Ömer Kavur tarafından aynı adla sinemaya uyarlanan roman, 2008 yılında "müstehcen içeriği dolayısıyla" Milli Eğitim Bakanlığı’nın “100 Temel Eser” listesinden çıkarılmıştır.[8]

 Biyografisi:
Yusuf Atılgan 1921'de Manisa'da doğdu. Manisa Ortaokulu'nu (1936), Balıkesir Lisesi'ni (1939) ve ikinci sınıftan sonra askeri öğrenci olarak devam ettiği İÜ Edebiyat Fakültesi Türk Dili ve Edebiyatı Bölümü'nü bitirdi (1944); A. Nihat Tarlan yönetiminde hazırladığı bitirme tezinin konusu "Tokatlı Kani: Sanat, Şahsiyet ve Psikoloji" idi.

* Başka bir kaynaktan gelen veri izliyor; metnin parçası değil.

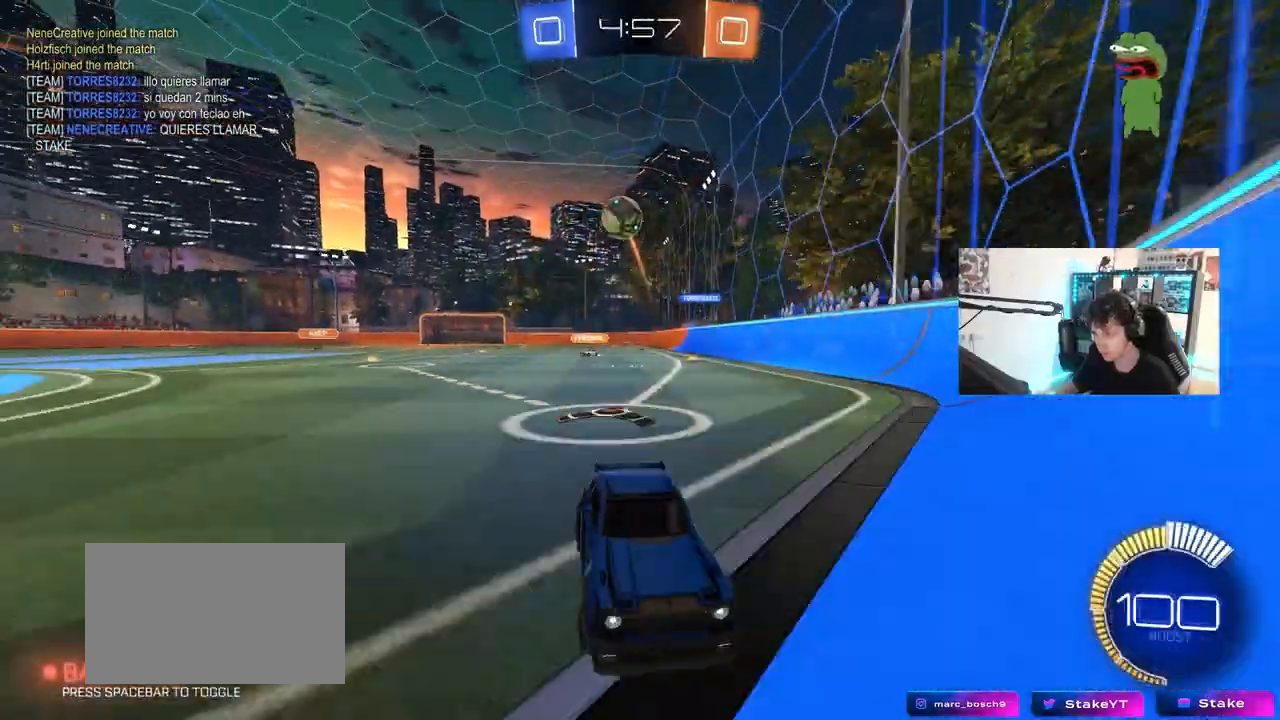
{"keys": ["w"], "mouse": [], "mouse_move": "still", "events": [[50, "s", "up"], [100, "d", "up"], [133, "mouse_left", "down"], [183, "w", "down"], [233, "mouse_left", "up"], [333, "a", "down"], [417, "a", "up"]]}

O dönemde Akşehir'de bulunan Maltepe Askeri Lisesi'nde bir yıl edebiyat öğretmenliği yaptı (1945).
1946'da Manisa'nın Hacı-rahmanlı köyüne yerleşti ve burada çiftçilikle uğraştı. 1976'da İstanbul'a döndü; 1980'den sonra Milliyet (daha sonra Karacan) Yayınları'nda danışmanlık ve çevirmenlik, kısa bir süre de Can Yayınlarında redaktörlük yaptı. Üzerinde çalıştığı Canistan adlı romanını tamamlayamadan kalp krizi sonucu Moda'daki evinde öldü (9 Ekim 1989).

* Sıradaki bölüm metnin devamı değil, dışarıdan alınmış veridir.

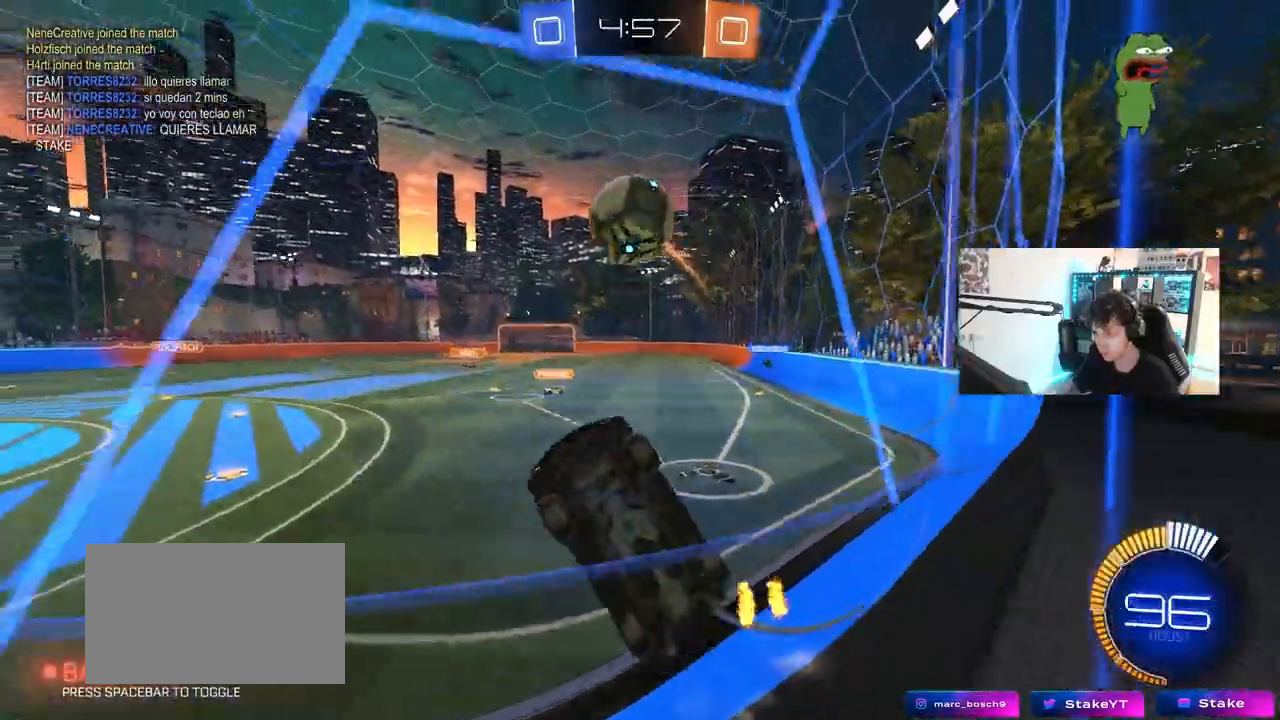
{"keys": ["d", "w"], "mouse": [], "mouse_move": "still", "events": [[67, "d", "down"], [117, "mouse_left", "down"], [250, "d", "up"], [250, "mouse_left", "up"], [300, "a", "down"], [483, "a", "up"], [483, "d", "down"]]}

Aylak Adam ve Anayurt Oteli adlı romanlarında psikolojik yabancılaşma ve yalnızlık temasını başarıyla işleyen bir yazar olarak tanındı ve modern Türk edebiyatının önde gelen ustaları arasında yer aldı. Anayurt Oteli 1987'de Ömer Kavur tarafından aynı adla sinemaya aktarıldı. 1955'te Tercüman gazetesinin öykü yarışmasında "Evdeki" öyküsüyle (Nevzat Çorum adıyla) birincilik, "Kümesin Ötesi" öyküsüyle (Ziya Atılgan adıyla) dokuzunculuk kazandı. Aylak Adam romanıyla 1957-58 Yunus Nadi Roman Armağanı'nda ikincilik ödülü aldı. Ölümünün ardından Yusuf Atılgana Armağan (1992) adlı bir kitap yayımlandı.

Yapıtları
Roman: Aylak Adam (1959), Anayurt Oteli (1973), Canistan (2000).

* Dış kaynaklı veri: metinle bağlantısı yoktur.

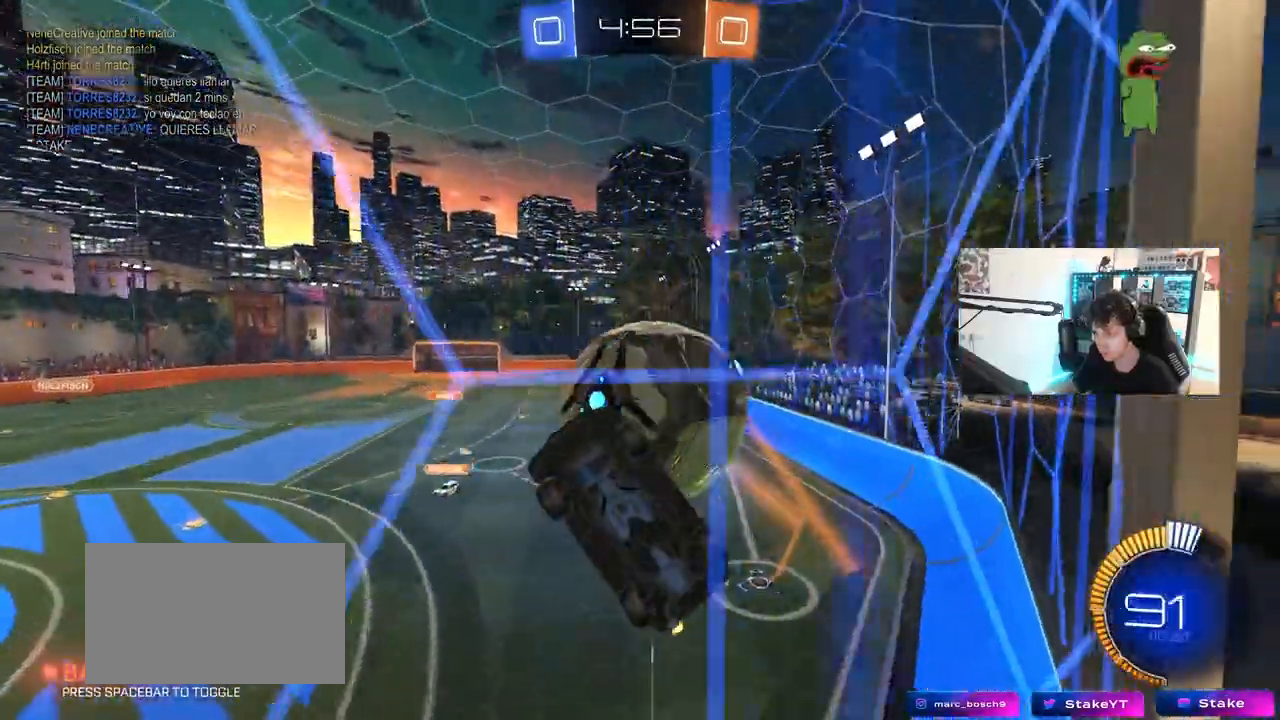
{"keys": ["w"], "mouse": [], "mouse_move": "still", "events": [[83, "s", "down"], [83, "w", "up"], [217, "s", "up"], [367, "w", "down"], [400, "d", "up"], [450, "a", "down"], [500, "a", "up"]]}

Öykü: Bodur Minareden Öte (1960), Eylemci (Bütün Öyküleri; 1992). Çocuk Kitabı: Ekmek Elden Süt Memeden (1981).
Çeviri: Toplumda Sanat (K. Baynes; 1980).
Ona dair yazılan kitap: "Yusuf Atılgan'a Armağan" Hazırlayanlar: "Perşembe arkadaşları" adına Yayın Kurulu: Turan Yüksel, Eray Canberk, Aydın Hatipoğlu, Yusuf Çotuksöken, M. Sabri Koz; İletişim Yayınları, Ağustos 1992

Yazar ve kitaplarla ilgili yazılar:
Eray Canberk anlatıyor: Yusuf Atılgan
(1921-1989) Aylak Adam ve Anayurt Oteli romanlarıyla ve ayrıca hikâyeleriyle de tanınan, içki olarak rakıyı yeğleyen yazar. Türkoloji öğreniminden sonra kısa bir süre askeri öğretmenlik yaptı. Öğrenim ve öğretmenlik yılları dışında 1974’e kadar doğup büyüdüğü Hacırahmanlı (Akhisar, Manisa) köyünde yaşadı. Bu yıllarda daha çok arkadaş çevreleriyle köyünde, Akhisar’da, zaman zaman da gidip geldiği Manisa ve İzmir’de rakısını içti. 1974 yılında ikinci evliliğini yaptıktan ve bir süre Ankara’da kaldıktan sonra İstanbul’a gelip Moda’ya yerleşti. Rahatsızlanıp içkiden uzak durması gerektiği günlere kadar da genç yazar arkadaşlarıyla birlikte Perşembe toplantılarının değişmez üyesi olarak kaldı.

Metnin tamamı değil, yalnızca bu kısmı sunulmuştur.